> Request
Pull out every line below holding the word "unterstützen".

Top of Entries shown

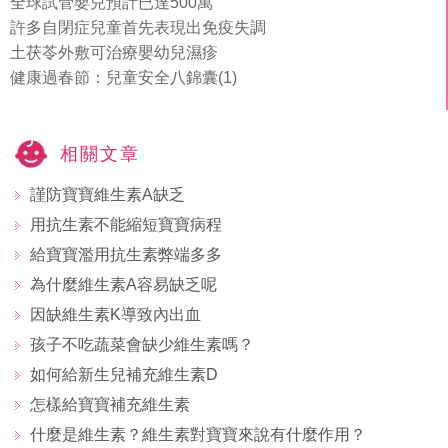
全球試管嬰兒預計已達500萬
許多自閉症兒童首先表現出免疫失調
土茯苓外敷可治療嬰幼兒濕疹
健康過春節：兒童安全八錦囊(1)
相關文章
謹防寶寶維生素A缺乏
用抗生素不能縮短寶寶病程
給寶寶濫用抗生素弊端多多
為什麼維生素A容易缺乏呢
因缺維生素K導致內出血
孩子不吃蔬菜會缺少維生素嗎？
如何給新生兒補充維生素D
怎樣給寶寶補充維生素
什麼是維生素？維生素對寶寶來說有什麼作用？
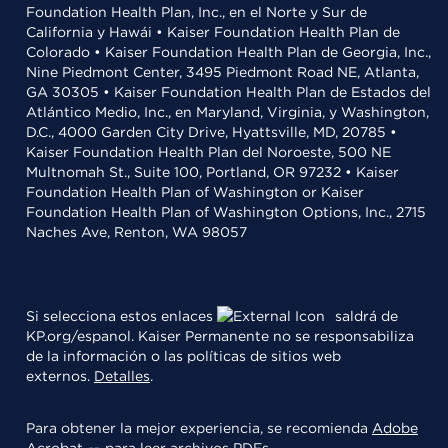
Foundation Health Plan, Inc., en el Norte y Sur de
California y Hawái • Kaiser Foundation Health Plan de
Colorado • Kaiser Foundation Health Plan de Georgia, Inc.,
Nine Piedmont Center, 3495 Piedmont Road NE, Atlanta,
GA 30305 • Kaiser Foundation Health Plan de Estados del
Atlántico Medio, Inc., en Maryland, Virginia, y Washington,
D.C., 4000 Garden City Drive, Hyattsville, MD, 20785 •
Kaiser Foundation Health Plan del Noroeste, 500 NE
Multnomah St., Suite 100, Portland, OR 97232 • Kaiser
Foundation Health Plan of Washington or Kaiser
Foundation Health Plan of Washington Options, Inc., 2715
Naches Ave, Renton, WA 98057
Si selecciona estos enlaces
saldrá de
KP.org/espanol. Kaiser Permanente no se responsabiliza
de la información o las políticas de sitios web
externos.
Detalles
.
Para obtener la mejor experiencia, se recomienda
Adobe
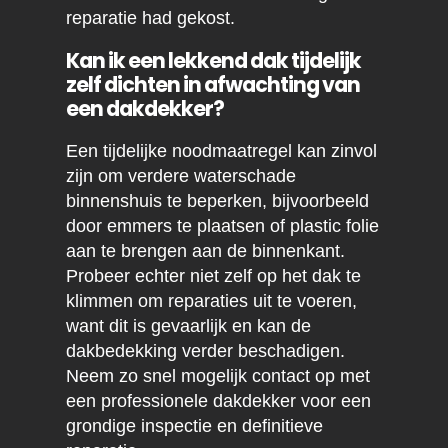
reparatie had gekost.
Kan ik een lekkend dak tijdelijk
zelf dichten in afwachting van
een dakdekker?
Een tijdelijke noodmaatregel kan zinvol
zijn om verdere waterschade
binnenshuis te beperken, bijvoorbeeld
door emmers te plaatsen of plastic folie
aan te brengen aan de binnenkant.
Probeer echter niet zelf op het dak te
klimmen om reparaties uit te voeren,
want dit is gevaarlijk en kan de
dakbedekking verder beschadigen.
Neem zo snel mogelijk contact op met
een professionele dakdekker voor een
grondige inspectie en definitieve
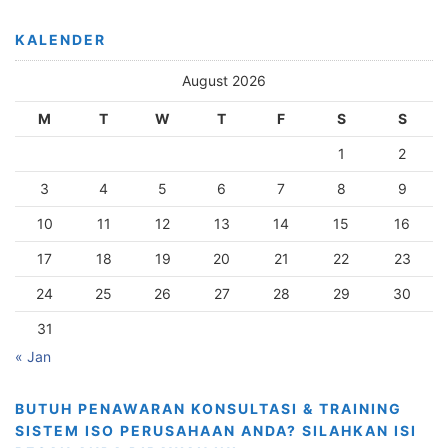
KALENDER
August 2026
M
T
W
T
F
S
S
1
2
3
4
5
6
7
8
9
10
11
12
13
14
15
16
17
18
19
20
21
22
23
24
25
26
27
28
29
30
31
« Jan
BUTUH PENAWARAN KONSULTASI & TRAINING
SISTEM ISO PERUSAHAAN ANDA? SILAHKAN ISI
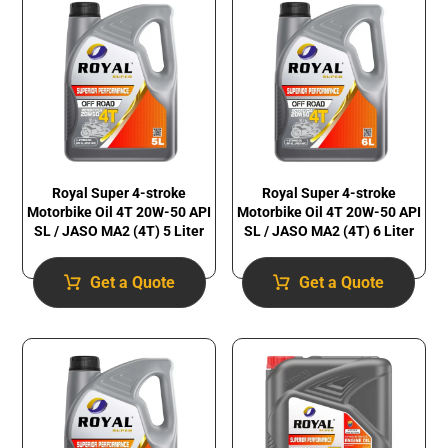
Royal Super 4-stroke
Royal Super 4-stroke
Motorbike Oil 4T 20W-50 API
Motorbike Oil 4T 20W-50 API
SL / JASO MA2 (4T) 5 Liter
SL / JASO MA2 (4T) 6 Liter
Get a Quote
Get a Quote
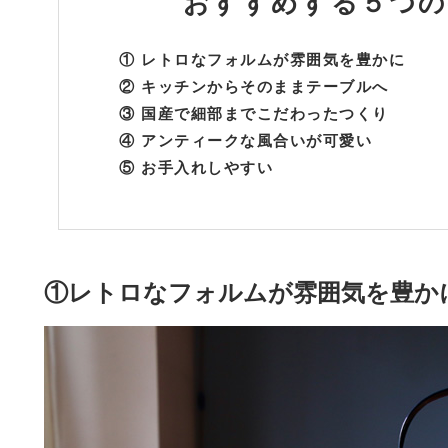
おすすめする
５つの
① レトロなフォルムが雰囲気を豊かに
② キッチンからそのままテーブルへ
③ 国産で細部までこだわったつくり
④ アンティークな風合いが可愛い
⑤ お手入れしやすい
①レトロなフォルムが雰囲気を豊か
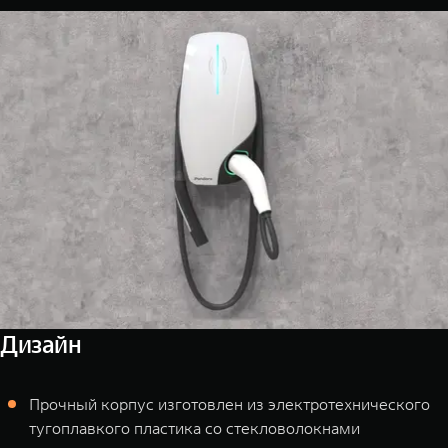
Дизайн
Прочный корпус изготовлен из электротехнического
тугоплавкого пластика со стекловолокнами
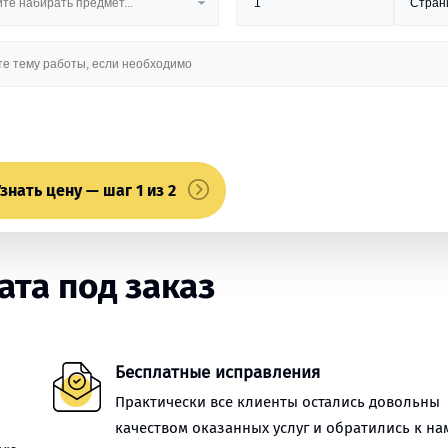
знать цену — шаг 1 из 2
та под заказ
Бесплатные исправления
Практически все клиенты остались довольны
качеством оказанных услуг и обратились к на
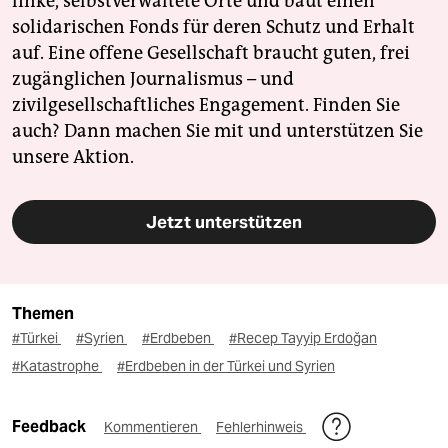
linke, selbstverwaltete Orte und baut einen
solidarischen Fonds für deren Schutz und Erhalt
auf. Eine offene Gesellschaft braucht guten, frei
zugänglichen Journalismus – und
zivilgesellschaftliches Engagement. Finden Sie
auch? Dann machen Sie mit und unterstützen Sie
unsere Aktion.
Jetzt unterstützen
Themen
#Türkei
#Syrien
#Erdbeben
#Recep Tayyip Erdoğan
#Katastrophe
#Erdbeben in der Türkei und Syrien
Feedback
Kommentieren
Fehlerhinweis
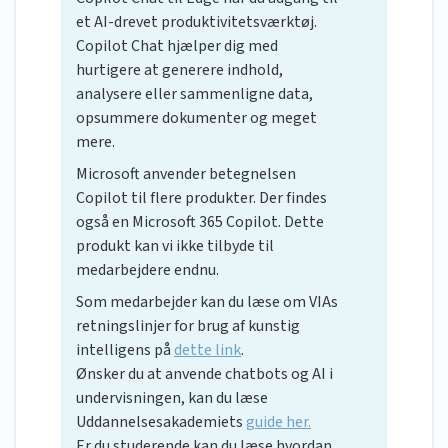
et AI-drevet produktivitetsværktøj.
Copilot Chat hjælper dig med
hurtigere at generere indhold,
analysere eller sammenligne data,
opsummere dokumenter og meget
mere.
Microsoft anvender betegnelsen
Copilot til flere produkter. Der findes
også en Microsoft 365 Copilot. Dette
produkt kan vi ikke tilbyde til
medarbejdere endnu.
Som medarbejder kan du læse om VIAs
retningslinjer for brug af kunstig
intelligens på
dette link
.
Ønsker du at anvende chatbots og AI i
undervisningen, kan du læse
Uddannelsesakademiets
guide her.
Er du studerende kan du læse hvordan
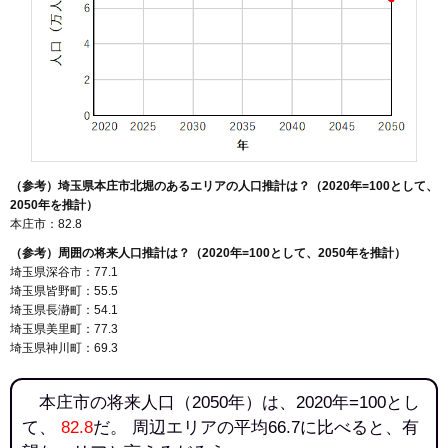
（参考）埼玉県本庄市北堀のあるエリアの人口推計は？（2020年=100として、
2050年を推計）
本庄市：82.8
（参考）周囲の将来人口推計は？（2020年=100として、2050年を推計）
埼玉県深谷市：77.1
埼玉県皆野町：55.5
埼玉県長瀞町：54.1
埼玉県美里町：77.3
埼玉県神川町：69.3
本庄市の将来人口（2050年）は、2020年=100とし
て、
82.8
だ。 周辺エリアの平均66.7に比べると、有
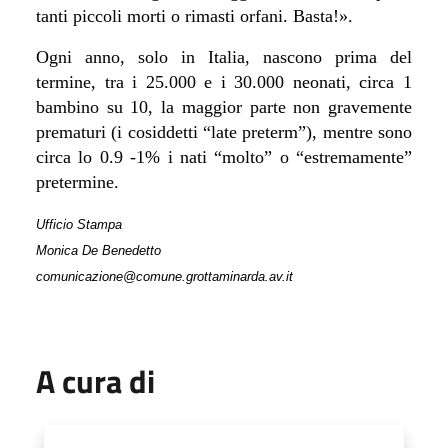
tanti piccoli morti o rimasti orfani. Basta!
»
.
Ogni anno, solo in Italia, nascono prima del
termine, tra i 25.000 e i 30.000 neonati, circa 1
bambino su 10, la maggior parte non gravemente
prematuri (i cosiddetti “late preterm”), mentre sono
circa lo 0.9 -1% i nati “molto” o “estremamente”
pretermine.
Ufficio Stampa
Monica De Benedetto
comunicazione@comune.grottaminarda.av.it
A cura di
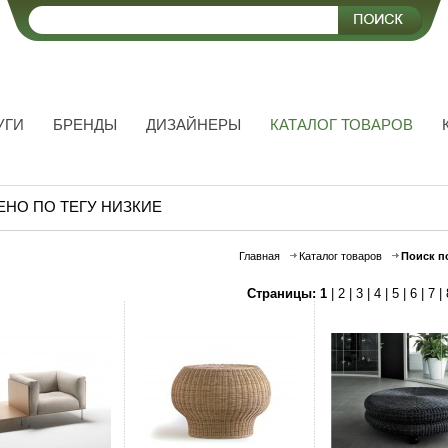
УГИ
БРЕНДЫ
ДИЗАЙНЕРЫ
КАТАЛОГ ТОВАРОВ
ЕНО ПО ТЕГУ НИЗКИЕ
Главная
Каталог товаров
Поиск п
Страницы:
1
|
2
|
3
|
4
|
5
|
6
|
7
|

Bottom of Entries shown

> Result of this task
auch? Dann machen Sie mit und unterstützen Sie
Jetzt unterstützen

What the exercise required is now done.